In some cases, the presence of disc damage in a claimant’s spine is conceded as a condition that pre-existed the accident. In many of these instances, it is claimed that the occupant’s condition was exacerbated or aggravated by the accident. To appropriately investigate this claim, the proper mechanism of injury that would result in this structural exacerbation must be explored.
Conventional wisdom suggests that a degenerated disc is more susceptible to injury than a healthy disc, however this does not hold true for all disc pathologies. For instance, a desiccated disc—or one that has experienced a decrease in water content—has been shown to exhibit more resistance to herniation in the presence of compressive forces than a healthy disc. Additionally, it has been shown that compressive force in the presence of damage to the annulus is not sufficient to result in a herniation of the disc.
Therefore, a causation opinion must consider the specific nature of disc pathology exhibited by the claimant in order to correctly identify the injury mechanism that would result in an exacerbation of that pathology. If the appropriate mechanism is present, then the magnitude of the forces experienced by the occupant must be considered.
As noted above, the primary force present in the spine during a low-speed rear-end accident acts in tension, however the cervical and lumbar spines are also subjected to a compressive force of lower magnitude. Prior studies have quantified these compressive forces—a 5’8” 160-pound male would experience about 250 pounds of compressive force in his lumbar spine in a rear-end accident with a delta-V of 12 mph.
It is very important to note that in the absence of physical testing, the mechanical tolerances of a specific individual’s discs cannot be determined, thus it is inappropriate to build a causation opinion solely on a singular amount of compressive force experienced by a claimant in an accident. However, the compressive forces experienced in the accident can be compared to compressive forces that are regularly placed on an individual’s spine in order to quantify the relative magnitude of the forces resulting from the accident.

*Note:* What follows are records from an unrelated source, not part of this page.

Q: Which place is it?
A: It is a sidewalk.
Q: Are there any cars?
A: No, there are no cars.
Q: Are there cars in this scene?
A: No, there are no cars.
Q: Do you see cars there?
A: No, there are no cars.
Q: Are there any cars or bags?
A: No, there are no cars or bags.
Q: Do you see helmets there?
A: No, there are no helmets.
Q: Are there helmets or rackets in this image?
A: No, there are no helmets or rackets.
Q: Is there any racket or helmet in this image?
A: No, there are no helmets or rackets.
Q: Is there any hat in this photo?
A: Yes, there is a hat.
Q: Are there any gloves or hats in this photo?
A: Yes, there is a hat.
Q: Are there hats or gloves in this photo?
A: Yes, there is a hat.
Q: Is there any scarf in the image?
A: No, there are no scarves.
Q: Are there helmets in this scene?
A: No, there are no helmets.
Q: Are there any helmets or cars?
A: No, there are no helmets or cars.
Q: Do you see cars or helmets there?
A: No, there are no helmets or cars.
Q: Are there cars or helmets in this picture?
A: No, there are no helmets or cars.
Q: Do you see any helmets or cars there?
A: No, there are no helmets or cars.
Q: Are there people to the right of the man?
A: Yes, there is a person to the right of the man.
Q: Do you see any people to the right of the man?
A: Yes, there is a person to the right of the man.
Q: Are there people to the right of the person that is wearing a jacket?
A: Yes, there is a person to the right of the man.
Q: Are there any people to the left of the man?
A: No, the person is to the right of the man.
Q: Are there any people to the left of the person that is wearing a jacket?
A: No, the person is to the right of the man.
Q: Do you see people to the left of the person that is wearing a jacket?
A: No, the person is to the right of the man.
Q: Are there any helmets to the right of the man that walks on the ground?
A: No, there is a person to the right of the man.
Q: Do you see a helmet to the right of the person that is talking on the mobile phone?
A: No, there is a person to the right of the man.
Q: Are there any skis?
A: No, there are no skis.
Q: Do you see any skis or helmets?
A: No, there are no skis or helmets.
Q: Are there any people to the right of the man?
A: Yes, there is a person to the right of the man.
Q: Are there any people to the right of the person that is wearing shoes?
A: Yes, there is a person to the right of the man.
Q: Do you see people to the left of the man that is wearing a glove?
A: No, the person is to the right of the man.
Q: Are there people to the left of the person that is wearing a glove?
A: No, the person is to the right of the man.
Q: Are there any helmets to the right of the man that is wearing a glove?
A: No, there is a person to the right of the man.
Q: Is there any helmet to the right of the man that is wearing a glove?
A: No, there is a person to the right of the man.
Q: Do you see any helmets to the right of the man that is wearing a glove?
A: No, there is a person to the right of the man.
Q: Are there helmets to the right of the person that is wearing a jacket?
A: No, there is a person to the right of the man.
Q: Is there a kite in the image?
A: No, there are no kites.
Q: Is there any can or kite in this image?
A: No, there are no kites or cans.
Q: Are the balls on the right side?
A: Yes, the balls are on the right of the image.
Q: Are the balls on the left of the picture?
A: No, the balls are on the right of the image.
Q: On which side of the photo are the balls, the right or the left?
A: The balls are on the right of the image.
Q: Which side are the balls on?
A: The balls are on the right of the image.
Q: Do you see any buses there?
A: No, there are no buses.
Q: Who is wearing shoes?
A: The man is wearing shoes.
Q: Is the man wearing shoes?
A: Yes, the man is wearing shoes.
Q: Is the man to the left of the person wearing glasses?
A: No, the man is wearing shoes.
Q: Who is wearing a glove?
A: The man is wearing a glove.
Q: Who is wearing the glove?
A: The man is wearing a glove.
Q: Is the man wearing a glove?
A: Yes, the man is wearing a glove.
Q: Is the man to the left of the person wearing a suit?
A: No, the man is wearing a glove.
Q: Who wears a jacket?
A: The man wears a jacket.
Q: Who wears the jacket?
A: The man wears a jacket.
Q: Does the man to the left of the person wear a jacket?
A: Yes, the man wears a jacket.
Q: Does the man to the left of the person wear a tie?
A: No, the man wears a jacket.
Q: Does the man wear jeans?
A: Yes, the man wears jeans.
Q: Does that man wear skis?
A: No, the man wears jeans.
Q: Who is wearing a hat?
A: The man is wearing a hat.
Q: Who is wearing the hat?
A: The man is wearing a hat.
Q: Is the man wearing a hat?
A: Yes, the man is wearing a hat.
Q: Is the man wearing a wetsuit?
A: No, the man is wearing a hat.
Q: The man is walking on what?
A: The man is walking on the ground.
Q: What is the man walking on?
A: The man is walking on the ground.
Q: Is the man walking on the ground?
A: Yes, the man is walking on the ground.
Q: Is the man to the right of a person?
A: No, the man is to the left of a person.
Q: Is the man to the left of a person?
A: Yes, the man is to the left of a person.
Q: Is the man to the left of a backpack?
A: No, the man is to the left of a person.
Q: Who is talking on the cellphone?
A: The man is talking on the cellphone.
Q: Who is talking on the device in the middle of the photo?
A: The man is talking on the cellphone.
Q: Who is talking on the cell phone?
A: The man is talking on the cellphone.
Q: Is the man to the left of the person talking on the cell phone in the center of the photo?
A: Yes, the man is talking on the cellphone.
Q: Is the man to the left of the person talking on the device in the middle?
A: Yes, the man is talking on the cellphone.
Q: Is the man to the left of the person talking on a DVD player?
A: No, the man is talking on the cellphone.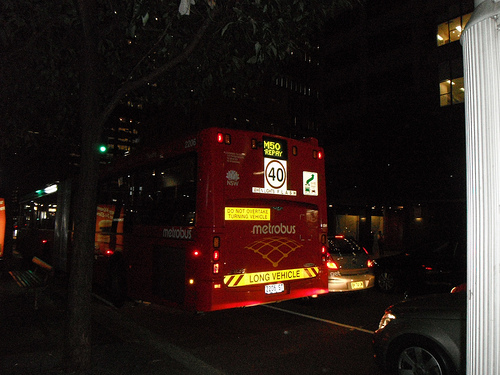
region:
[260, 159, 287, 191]
number 40 on back of the bus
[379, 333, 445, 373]
tire on the car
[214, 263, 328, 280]
yellow sign on the back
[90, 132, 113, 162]
green light in the sky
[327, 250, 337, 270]
headlight on the car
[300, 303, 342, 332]
white line on the road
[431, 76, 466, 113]
window on the building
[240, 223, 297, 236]
metrobus logo on the bus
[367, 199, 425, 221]
lights on the building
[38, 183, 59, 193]
white light on the bus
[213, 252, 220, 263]
rear brake light on the bus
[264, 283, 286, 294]
white license plate on the bus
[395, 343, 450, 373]
front tire on a vehicle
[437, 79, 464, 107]
light on in the building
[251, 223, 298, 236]
public bus logo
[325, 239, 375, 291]
rear end of car on the road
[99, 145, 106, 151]
green street light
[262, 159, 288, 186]
number forty on the bus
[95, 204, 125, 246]
food advertisement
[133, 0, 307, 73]
green leaves on a tree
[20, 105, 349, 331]
a bus on the road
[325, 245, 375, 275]
tail lights of a car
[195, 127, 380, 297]
a car close to a bus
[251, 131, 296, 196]
a sign with number 40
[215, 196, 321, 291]
yellow stickers behind a bus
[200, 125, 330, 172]
two tail lights on top of bus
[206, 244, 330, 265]
two tail lights on back of bus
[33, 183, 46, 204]
a green light on front a bus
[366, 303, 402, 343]
a front light of car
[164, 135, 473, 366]
a car behind a bus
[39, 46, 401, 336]
a fire truck at night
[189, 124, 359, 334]
break lights on a fire truck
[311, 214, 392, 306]
a car beside the firetruck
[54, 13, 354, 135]
a building in the background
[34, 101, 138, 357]
a tree near the street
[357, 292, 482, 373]
a front end of a car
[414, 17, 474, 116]
lights in the building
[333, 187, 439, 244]
lights at an entrance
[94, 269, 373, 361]
a dark street for driving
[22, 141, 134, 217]
green lights on the street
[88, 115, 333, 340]
the bus is red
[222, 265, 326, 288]
The signs are yellow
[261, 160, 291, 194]
The number has a circle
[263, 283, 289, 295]
the license plate is white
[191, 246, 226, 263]
the lights are red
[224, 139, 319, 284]
the bus has lettering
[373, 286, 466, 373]
there is a car behind the bus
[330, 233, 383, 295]
there is a car beside the bus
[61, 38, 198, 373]
the tree is tall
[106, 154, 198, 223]
the bus has windows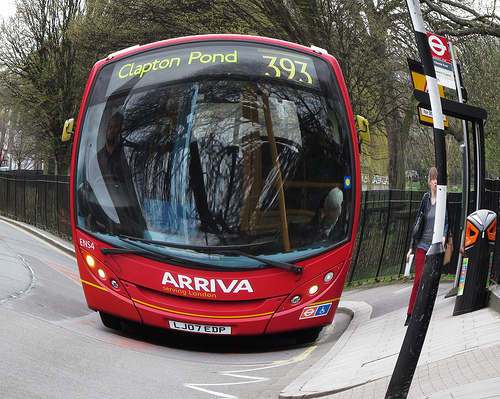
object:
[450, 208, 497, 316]
trash can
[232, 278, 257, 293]
letter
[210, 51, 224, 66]
letter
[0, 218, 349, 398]
asphalt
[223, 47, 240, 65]
letter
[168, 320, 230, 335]
license plate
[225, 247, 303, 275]
windshield wiper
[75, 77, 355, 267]
windshield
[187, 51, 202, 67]
letter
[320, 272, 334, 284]
head light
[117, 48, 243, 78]
destination name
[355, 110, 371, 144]
mirror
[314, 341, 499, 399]
concrete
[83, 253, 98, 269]
head lights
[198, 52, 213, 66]
letter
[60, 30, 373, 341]
bus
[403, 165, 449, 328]
woman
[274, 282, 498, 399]
sidewalk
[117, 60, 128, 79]
letter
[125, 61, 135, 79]
letter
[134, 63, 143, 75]
letter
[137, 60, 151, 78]
letter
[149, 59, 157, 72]
letter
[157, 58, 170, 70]
letter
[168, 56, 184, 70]
letter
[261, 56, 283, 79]
number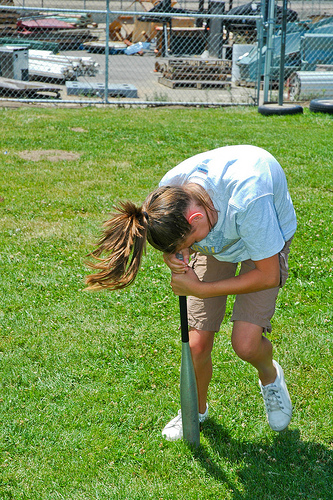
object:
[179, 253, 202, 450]
baseball bat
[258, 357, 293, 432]
shoe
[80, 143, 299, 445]
woman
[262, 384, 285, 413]
shoestring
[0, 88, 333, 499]
grass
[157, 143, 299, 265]
shirt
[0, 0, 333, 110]
fence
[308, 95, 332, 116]
tire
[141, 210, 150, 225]
rubber band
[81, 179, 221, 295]
hair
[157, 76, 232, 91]
pallets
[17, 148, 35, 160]
patch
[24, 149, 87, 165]
dirt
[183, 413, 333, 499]
shadow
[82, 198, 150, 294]
ponytail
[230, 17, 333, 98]
trash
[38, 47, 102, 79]
metal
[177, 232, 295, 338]
brown shorts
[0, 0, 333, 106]
ground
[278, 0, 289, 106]
pole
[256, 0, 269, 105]
gate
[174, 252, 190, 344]
handle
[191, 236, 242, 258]
design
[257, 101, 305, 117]
tires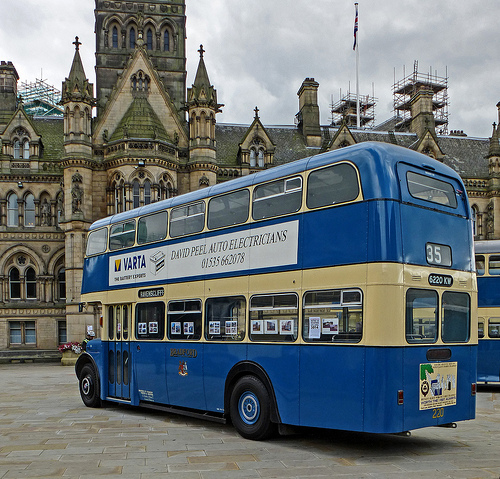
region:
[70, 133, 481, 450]
A parked double decker bus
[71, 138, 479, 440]
A parked double decker bus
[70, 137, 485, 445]
A parked double decker bus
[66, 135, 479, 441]
A parked double decker bus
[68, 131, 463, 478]
blue bus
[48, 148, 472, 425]
bus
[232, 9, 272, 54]
white clouds in blue sky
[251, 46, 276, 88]
white clouds in blue sky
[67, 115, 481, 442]
blue and tan double deck bus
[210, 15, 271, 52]
white clouds in blue sky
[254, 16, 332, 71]
white clouds in blue sky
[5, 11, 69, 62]
white clouds in blue sky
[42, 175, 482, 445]
bus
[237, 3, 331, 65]
white clouds in blue sky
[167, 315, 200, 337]
stickers on the window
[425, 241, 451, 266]
number 35 on the back of the bus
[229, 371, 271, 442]
wheel on the bus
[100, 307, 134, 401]
yellow and blue door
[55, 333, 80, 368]
flowers in front of the building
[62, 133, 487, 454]
blue and yellow double decker bus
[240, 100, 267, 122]
cross on top of the building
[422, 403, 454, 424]
number 220 on the back of the bus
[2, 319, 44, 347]
windows on the building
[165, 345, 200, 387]
logo on the side of the bus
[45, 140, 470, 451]
a blue double decker bus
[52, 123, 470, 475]
a blue double decker bus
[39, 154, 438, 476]
a blue double decker bus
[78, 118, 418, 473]
a blue double decker bus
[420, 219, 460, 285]
the bus number is 35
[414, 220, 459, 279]
the bus number is 35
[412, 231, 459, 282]
the bus number is 35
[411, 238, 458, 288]
the bus number is 35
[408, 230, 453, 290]
the bus number is 35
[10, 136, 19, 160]
a window on a building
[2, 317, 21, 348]
a window on a building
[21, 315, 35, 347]
a window on a building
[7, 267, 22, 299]
a window on a building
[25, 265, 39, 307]
a window on a building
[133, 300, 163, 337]
a window on a bus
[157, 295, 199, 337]
a window on a bus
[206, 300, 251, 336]
a window on a bus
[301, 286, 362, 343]
a window on a bus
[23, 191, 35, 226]
building has a window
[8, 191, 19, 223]
building has a window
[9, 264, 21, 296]
building has a window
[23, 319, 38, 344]
building has a window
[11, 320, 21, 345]
building has a window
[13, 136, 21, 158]
building has a window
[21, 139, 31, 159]
building has a window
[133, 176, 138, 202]
building has a window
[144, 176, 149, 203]
building has a window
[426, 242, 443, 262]
Number 35 printed on the back of the bus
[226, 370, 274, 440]
Tire has blue rim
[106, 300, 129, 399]
Folding door of the bus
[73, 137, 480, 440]
Blue double decker bus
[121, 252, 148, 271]
VARTA printed in blue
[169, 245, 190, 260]
DAVID printed in black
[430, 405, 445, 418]
220 printed in gray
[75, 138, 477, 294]
Upper deck of the bus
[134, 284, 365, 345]
Windows with papers on it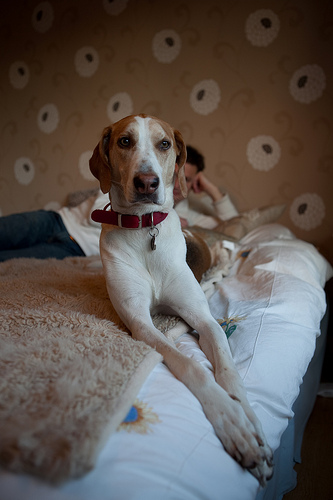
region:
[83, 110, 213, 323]
A dog laying on a bed.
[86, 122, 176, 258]
A dog wearing a red collar.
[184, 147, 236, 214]
A person laying behind the dog.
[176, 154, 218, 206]
A person resting with his fist to head.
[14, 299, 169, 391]
A carpet lays on top of the bed.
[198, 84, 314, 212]
A tan and white wall behind the bed.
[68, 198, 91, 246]
A person wearing a white shirt.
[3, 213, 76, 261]
A person wearing blue jeans.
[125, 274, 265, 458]
A dog with white legs laying on top of bed.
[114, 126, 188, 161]
A dog with tan fur surrounding his eyes.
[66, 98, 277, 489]
dog with a red collar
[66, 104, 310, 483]
dog laying on a bed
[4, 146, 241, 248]
man laying on a bed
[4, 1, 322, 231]
wall with floral wallpaper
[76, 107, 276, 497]
white and brown dog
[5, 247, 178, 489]
light brown carpet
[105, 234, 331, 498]
white comforter on bed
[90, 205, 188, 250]
dark red dog collar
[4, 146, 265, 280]
man wearing blue jeans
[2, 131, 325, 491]
man and dog on bed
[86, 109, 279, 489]
Dog on the bed.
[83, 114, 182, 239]
Red collar on the dog.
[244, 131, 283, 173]
Lamb on the wall paper.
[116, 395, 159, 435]
flower design on the blanket.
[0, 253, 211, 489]
Brown blanket on the bed.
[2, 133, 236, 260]
Man laying on the bed.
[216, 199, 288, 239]
Brown pillow on the bed.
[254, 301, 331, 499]
Gray bed skirt on the bed.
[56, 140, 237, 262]
Man is wearing white shirt.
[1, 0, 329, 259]
Wall paper on the wall.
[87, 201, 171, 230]
the red collar attached to the dog's neck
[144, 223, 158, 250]
the tag on the collar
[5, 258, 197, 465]
the pillow the dog is laying on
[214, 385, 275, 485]
the paws hanging on the edge of the bed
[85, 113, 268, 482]
a relaxed dog laying on the bed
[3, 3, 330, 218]
the wallpaper with flowers on it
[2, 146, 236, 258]
a man laying on the bed with the dog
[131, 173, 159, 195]
the colorful nose on the dog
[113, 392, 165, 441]
the flower on the comforter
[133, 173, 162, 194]
the colorful nose of the dog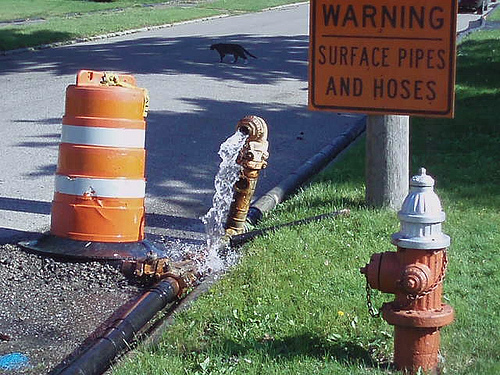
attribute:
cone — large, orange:
[20, 67, 155, 256]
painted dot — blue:
[0, 350, 32, 372]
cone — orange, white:
[18, 61, 172, 271]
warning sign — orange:
[305, 0, 457, 118]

Researchers have quantified the compressive forces present in the spine during normal activities of daily living (ADLs). These forces are quite substantial even in seemingly mundane events: In fact, the same 5’8” 160-pound male would be expected to experience over 270 pounds of compressive force in his lumbar spine simply by walking, and this force increases to over 400 pounds while jogging. A comparison of these forces to those experienced in the accident highlights the small likelihood of the structural damage seen in the spine being related to the accident.
It is a commonly held belief that no one can determine the chances of a disc injury in a given accident or the specific mechanism by which this injury would occur. However, an appropriate injury-causation analysis can answer these questions: Through careful examination of the specific mechanism required to result in the claimed disc injury, and a quantification of the forces experienced by the claimant in the accident, the consistency of the injury with the accident can be determined.
Engineers in biomechanical laboratories around the world have extensively researched the mechanisms of disc injuries and have also thoroughly tested and defined the human response to low-speed rear-end accidents. Application of this scientific research to a specific accident situation can provide an accurate answer of causation in a low-speed rear-end accident.